Illinois Homebuyer alleges National Association of Realtors conspiracy resulting in higher home prices
As detailed in Dennis Rodkin’s article in Crain’s this week, a Chicago-area homebuyer just filed a lawsuit against At World Properties, alleging that At World – the largest residential real estate firm in Illinois, has engaged in a longtime conspiracy to inflate home prices and broker commissions.
The complaint, filed by James Tuccori, ostensibly pertains to his purchase of a home in the West Town neighborhood of Chicago in 2018. But point in fact, the complaint actually is an indictment of the way home sales commissions are handled and seeks recovery not only on behalf of Tuccori but other homebuyers who have also been damaged due to the alleged conspiracy. The link above(hopefully) includes the complaint which accuses At World(and other unnamed conspirators) of violation of federal law; commission-fixing; consumer fraud and unjust enrichment.
There is ALOT going on in the complaint. One of the more interesting theories is how At World and others have worked over the years to keep buyer commissions high. According to Tuccori, that conspiracy starts with At World’s membership in the National Association of Realtors(“NAR”) – a national trade association that offers certain advantages to members. The primary advantage of membership in the NAR is access to Multiple Listing Services(“MLSs”) which have detailed information on available homes. If a broker wants to make a living he or she has to have access to the MLS. The MLS is where seller brokers list and buyer brokers shop. But virtually all MLS services require that before brokers get access to all those potential sales, they have to be members of the NAR.

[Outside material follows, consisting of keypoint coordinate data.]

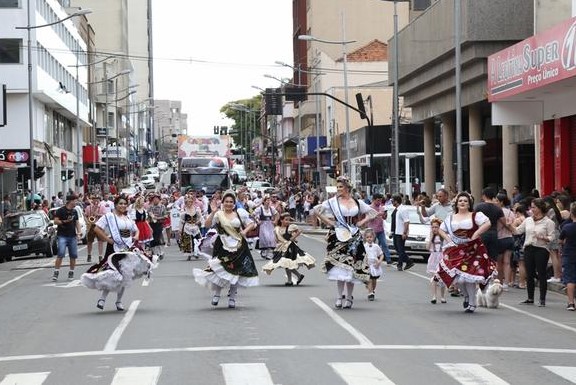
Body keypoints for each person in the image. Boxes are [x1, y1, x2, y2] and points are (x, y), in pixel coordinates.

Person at [313, 176, 377, 309]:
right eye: (337, 187)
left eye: (341, 187)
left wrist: (361, 222)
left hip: (354, 236)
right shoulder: (332, 202)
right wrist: (331, 223)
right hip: (339, 236)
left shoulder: (357, 202)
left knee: (351, 269)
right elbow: (317, 210)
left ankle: (349, 298)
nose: (338, 189)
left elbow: (372, 212)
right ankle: (339, 297)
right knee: (340, 268)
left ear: (347, 188)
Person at [192, 190, 259, 309]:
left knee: (236, 272)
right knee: (219, 270)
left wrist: (244, 231)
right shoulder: (218, 214)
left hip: (238, 245)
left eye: (231, 202)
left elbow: (252, 223)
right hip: (222, 244)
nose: (228, 204)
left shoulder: (240, 213)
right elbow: (207, 225)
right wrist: (212, 212)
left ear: (234, 203)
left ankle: (232, 297)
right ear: (223, 202)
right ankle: (217, 294)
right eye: (226, 201)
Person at [437, 192, 494, 313]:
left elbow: (488, 223)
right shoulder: (450, 218)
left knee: (469, 278)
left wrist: (477, 233)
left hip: (473, 249)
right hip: (457, 250)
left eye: (465, 201)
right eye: (460, 201)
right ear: (456, 204)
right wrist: (448, 240)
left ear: (469, 204)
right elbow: (441, 230)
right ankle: (467, 296)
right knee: (459, 279)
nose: (462, 202)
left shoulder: (475, 215)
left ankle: (472, 303)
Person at [84, 195, 141, 311]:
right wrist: (106, 239)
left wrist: (136, 236)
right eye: (120, 203)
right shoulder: (109, 216)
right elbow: (96, 228)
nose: (123, 206)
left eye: (125, 204)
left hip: (127, 248)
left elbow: (136, 230)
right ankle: (102, 299)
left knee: (124, 275)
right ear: (115, 205)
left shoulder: (128, 217)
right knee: (112, 274)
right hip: (114, 248)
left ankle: (119, 301)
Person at [512, 198, 556, 307]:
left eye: (533, 207)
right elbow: (517, 231)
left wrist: (544, 237)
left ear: (540, 208)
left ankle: (542, 299)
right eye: (531, 207)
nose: (531, 210)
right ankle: (530, 297)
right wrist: (508, 225)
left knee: (541, 274)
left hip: (541, 249)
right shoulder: (528, 220)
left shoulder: (548, 222)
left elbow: (552, 237)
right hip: (528, 248)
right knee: (530, 273)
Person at [262, 213, 316, 285]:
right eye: (286, 220)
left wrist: (297, 234)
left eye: (289, 220)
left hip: (290, 247)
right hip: (281, 248)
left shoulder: (290, 228)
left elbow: (292, 239)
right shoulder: (276, 229)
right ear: (281, 220)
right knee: (286, 264)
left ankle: (291, 280)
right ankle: (296, 277)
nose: (288, 221)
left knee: (287, 263)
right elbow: (276, 240)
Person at [51, 194, 82, 282]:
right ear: (70, 201)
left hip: (72, 236)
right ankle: (56, 272)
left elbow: (77, 223)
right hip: (62, 235)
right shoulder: (61, 210)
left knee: (73, 255)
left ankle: (71, 272)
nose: (76, 202)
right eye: (75, 200)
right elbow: (55, 221)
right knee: (60, 253)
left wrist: (79, 233)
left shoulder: (75, 211)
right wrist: (65, 221)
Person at [390, 194, 415, 271]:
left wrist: (404, 232)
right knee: (397, 248)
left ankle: (400, 264)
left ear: (396, 201)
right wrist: (392, 232)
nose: (392, 202)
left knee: (400, 249)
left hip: (401, 232)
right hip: (396, 232)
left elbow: (406, 221)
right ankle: (408, 261)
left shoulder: (403, 209)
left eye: (393, 201)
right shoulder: (396, 209)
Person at [559, 203, 576, 311]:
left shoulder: (567, 227)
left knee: (570, 279)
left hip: (569, 254)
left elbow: (560, 240)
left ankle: (571, 303)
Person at [367, 193, 392, 264]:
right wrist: (377, 214)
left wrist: (385, 215)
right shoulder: (369, 208)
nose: (379, 202)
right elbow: (369, 218)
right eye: (378, 200)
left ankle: (388, 259)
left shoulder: (382, 207)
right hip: (372, 230)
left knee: (384, 244)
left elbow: (384, 218)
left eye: (380, 201)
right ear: (373, 200)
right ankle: (370, 258)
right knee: (371, 244)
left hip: (381, 229)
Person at [427, 218, 446, 304]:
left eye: (436, 227)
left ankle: (442, 296)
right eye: (433, 227)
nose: (434, 229)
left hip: (442, 258)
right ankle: (434, 296)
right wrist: (431, 238)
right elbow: (427, 248)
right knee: (434, 277)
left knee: (442, 279)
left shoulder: (443, 237)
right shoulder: (431, 236)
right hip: (433, 258)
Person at [254, 196, 279, 260]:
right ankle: (264, 251)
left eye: (269, 200)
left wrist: (275, 221)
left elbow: (277, 214)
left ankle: (268, 253)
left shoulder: (271, 208)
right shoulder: (260, 208)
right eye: (267, 200)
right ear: (264, 202)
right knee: (266, 238)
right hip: (263, 225)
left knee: (271, 239)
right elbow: (252, 214)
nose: (268, 202)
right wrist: (257, 221)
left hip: (270, 225)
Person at [363, 228, 383, 301]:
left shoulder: (376, 246)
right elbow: (362, 255)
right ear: (365, 238)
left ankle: (372, 290)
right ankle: (370, 293)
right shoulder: (364, 246)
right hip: (367, 265)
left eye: (370, 237)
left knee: (374, 281)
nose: (369, 239)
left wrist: (379, 261)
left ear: (373, 237)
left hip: (375, 266)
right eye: (367, 237)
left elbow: (381, 254)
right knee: (370, 280)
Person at [148, 194, 168, 259]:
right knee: (152, 239)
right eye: (154, 199)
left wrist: (158, 218)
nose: (155, 200)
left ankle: (160, 252)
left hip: (159, 224)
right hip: (151, 224)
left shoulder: (162, 207)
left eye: (156, 199)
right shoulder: (150, 207)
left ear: (159, 200)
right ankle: (154, 253)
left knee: (157, 238)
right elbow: (148, 215)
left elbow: (166, 216)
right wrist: (151, 217)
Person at [85, 195, 104, 263]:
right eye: (94, 199)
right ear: (92, 200)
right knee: (89, 241)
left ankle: (100, 256)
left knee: (100, 241)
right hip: (91, 225)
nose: (96, 201)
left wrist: (97, 214)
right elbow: (86, 215)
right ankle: (89, 255)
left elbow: (104, 215)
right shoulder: (88, 207)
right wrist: (88, 221)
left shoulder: (102, 207)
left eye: (97, 199)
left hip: (99, 225)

And membership in the NAR is the lever that keeps broker commission high. Why? Because as the complaint alleges the NAR has long maintained anti-competitive regulations with respect to commissions. One of the key regulations the complaint targets is a NAR provision which includes mandatory(non-negotiable), up-front allocation of a portion of the sale price to buyer agent commissions. Tuccori alleges that by making the buyer agent commission non-negotiable, the NAR eliminates competition. Without the mandatory, non-negotiable portion of the sales prices, buyer agents could lower their commission to snare the sale of the home. Tuccori alleges this and other practices keep buyer agent fees artificially high – which in turn increases the sale price of the home.
In November, a Missouri jury found the NAR and two other brokerage firms liable for $1.8 BILLION(with a “B”) for conspiring to keep commissions artificially high through practices similar to those set forth above. Some experts think that verdict and the anticipated onslaught of other cases like Mr. Tuccori’s will change the way homes are bought and sold.